Pentagon can't account for how it spent $2.6 billion in Iraqi funds, audit finds
Tuesday, July 27, 2010
BAGHDAD -- Because of poor record-keeping and lax oversight, the Department of Defense cannot account for how it spent $2.6 billion that belonged to the Iraqi government, according to the inspector general for Iraq reconstruction.
An audit of a $9.1 billion fund of Iraqi oil proceeds showed that most American military agencies entrusted with spending the money on reconstruction projects failed to adhere to U.S. rules on how such money must be tracked and spent, the inspector general found.
U.S. officials failed to create bank accounts for $8.7 billion in the Development Fund for Iraq, as mandated by the Department of Treasury, creating "breakdowns in controls [that] left the funds vulnerable to inappropriate uses and undetected loss," according to the report, which is scheduled to be released Tuesday.
The audit is the latest probe to fault the U.S. government for mismanagement of Iraqi funds in the years following the U.S.-led invasion in March 2003, which led to an insurgency and a years-long occupation.
"Weak oversight is directly correlated to increased numbers of cases of theft and abuse, with the majority of convictions to date being traceable to the 2003-2004 time-frame where accounting practices were weakest," Stuart W. Bowen Jr., the special inspector general for Iraq reconstruction, said in an e-mail.
The report also said the U.S. military continues to hold at least $34.3 million of the fund, even though it was required to return it to the Iraqi government in December 2007.
In a written response to a draft of the audit, the Pentagon vowed to act on the inspector general's three recommendations to strengthen accounting mechanisms and dispose of the Iraqi money not yet relinquished.
The Department of Defense comptroller promised to report back to the inspector general's office by November on progress made.
"We look forward to seeing real results," Bowen said.
The alleged mismanagement of the fund has angered Iraqi officials, who have raised the possibility of taking legal action against the United States, Bowen said.
American officials with the Coalition Provisional Authority, the U.S.-led occupation administration, took control in 2003 of $20 billion of Iraqi government funds and obtained permission through a U.N. Security Council resolution to use the money for humanitarian assistance and reconstruction.
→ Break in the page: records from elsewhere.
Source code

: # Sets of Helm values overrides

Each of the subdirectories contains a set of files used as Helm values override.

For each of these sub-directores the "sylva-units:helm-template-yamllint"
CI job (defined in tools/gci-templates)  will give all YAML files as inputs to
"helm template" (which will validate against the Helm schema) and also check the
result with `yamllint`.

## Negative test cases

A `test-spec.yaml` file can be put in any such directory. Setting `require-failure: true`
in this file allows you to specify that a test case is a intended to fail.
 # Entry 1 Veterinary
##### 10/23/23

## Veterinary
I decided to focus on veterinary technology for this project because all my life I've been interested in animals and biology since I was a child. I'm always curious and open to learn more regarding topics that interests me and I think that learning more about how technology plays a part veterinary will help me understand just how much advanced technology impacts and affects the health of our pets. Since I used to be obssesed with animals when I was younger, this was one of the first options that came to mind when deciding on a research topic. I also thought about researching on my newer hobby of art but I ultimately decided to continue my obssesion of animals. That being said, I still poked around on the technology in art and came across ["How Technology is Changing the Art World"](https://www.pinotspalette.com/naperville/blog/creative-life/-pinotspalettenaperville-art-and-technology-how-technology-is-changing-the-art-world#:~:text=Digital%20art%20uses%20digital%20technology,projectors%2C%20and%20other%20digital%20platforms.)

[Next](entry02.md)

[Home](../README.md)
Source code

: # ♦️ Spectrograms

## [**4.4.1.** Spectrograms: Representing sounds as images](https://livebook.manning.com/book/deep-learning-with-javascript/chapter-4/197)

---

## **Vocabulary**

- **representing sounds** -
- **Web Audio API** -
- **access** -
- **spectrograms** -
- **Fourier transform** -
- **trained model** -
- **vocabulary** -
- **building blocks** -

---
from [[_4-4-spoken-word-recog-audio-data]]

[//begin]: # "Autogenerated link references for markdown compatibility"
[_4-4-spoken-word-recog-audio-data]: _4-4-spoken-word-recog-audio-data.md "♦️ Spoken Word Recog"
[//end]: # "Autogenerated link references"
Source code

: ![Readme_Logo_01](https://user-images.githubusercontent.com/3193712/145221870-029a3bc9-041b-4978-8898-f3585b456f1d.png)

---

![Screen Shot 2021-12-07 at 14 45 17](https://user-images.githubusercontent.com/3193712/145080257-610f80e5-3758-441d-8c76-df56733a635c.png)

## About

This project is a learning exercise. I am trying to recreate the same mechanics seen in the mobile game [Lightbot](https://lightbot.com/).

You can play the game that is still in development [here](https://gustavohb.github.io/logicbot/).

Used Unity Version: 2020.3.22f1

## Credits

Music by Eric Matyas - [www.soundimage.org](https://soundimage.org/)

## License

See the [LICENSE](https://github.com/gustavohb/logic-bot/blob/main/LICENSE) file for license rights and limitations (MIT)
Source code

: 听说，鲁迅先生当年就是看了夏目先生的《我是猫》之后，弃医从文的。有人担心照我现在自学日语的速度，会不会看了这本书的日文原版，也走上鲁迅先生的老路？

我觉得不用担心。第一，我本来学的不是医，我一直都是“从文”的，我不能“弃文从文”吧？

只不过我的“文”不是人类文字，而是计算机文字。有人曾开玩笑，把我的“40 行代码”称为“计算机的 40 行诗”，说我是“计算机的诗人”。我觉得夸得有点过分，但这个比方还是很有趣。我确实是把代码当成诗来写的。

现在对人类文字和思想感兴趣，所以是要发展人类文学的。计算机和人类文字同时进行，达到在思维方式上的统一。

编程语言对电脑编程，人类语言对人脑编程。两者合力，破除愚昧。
After the June 2004 dissolution of the CPA, the Iraqi government agreed to let the U.S. military control the remaining funds.
It revoked the authority on Dec. 31, 2007.
The inspector general in 2005 criticized the CPA's management of an $8.8 billion fund that belonged to the Iraqi government. A criminal probe conducted by the inspector general then led to the conviction of eight U.S. officials on bribery, fraud and money-laundering charges.
The latest audit does not include allegations of criminal conduct.
The United States also has spent more than $50 billion in taxpayer money for reconstruction projects in Iraq.